Q8. The apparatus shown is Garreau’s potometer designed to demonstrate unequal
transpiration from the two surfaces of a dorsiventral leaf. Before keeping the leaf in between
the cups, anhydrous calcium chloride(CaCl2) contained in two small vials were weighed and
placed in both the cups. The ends of the cups were closed with corks through which two
manometers were connected. After a few hours CaCl2 vials were taken out and weighed again.

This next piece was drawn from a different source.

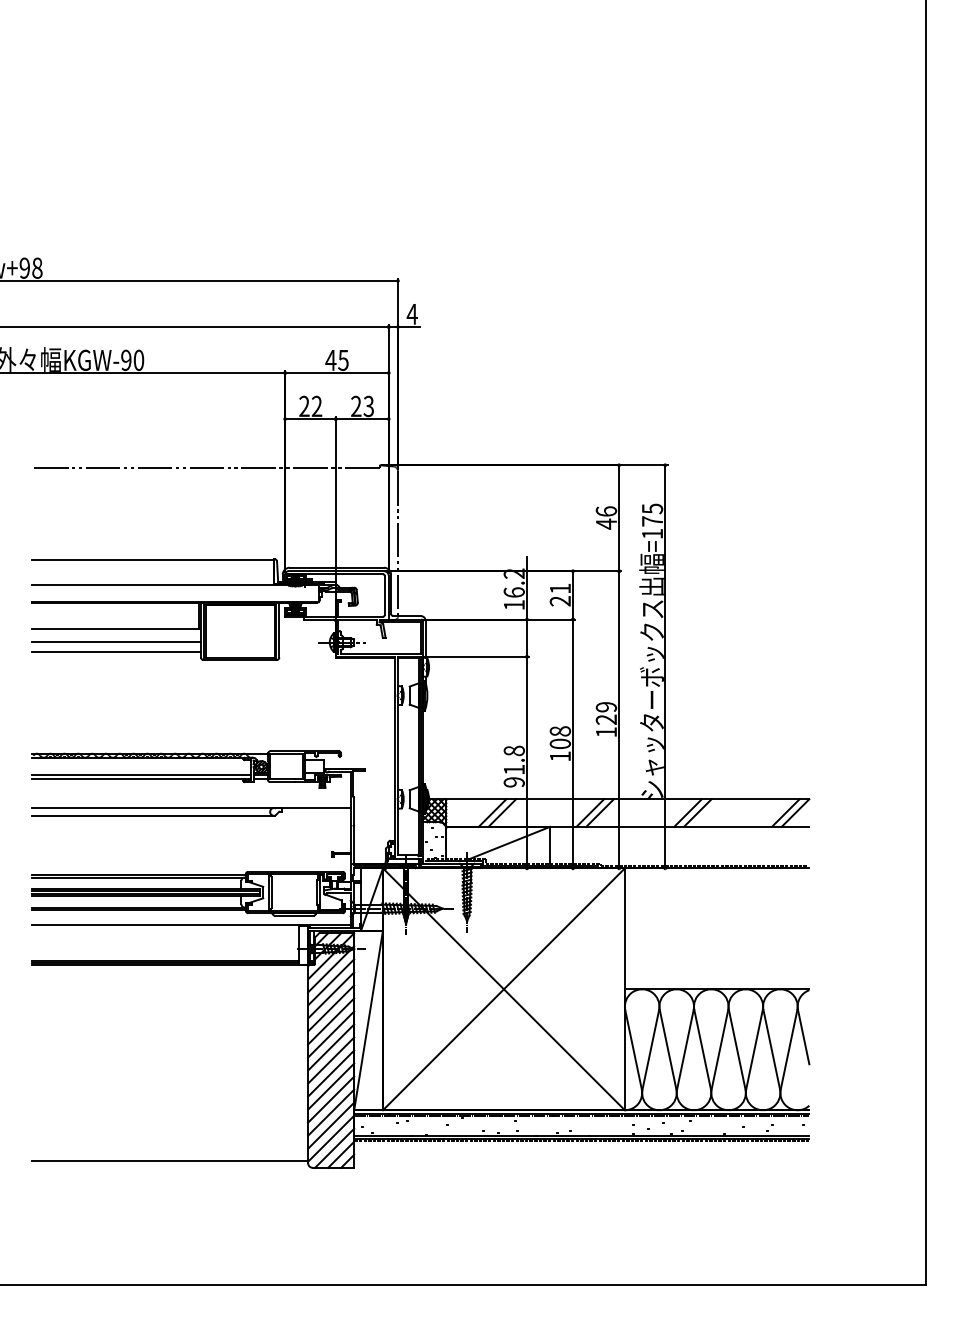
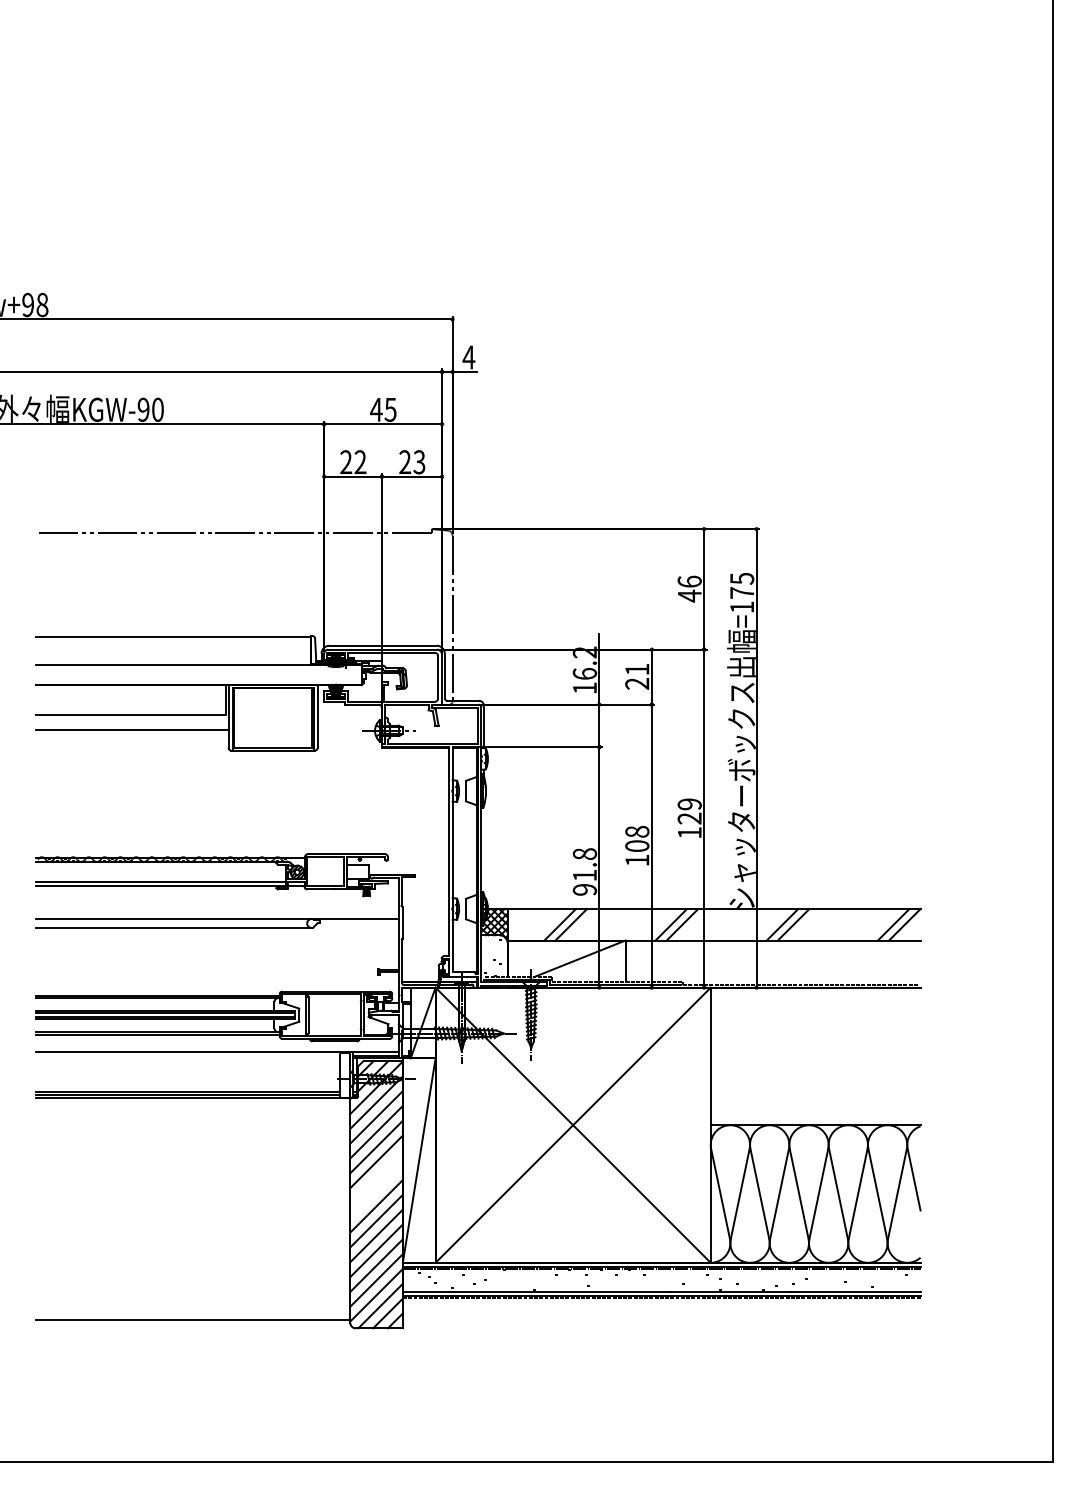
line: (116, 652) -> (132, 742), removed
line: (331, 1034) -> (376, 1176), removed
line: (331, 1047) -> (376, 1191), removed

(i) What is the purpose of keeping CaCl2 vials inside the cup?
(ii) After a few hours, CaCl2 vials were taken out and weighedagain. Will you expect any
difference in weight? If so, give reasons.
(iii) What was the purpose of using a manometer?
(iv) What do you mean by transpiration?
A8.
(i) To absorb the moisture formed by transpiration.
(ii) Yes, the weight of CaCl2 vials kept on the lower side will be more because
transpiration will be more on the lower surface and the moisture absorbed.
(iii) To check the outside and inside pressures.
(iv) The loss of water in the form of water vapour from the aerial parts of a plant.
ACTIVITIES:
1. LEARN ALL THE TOPICS –DEFINITIONS, STRUCTURE, FUNCTIONS AND LOCATION.
2. Differentiate :
(i) Stomata and lenticels
(ii) Transpiration and guttation
(iii) Lenticular transpiration and stomatal transpiration.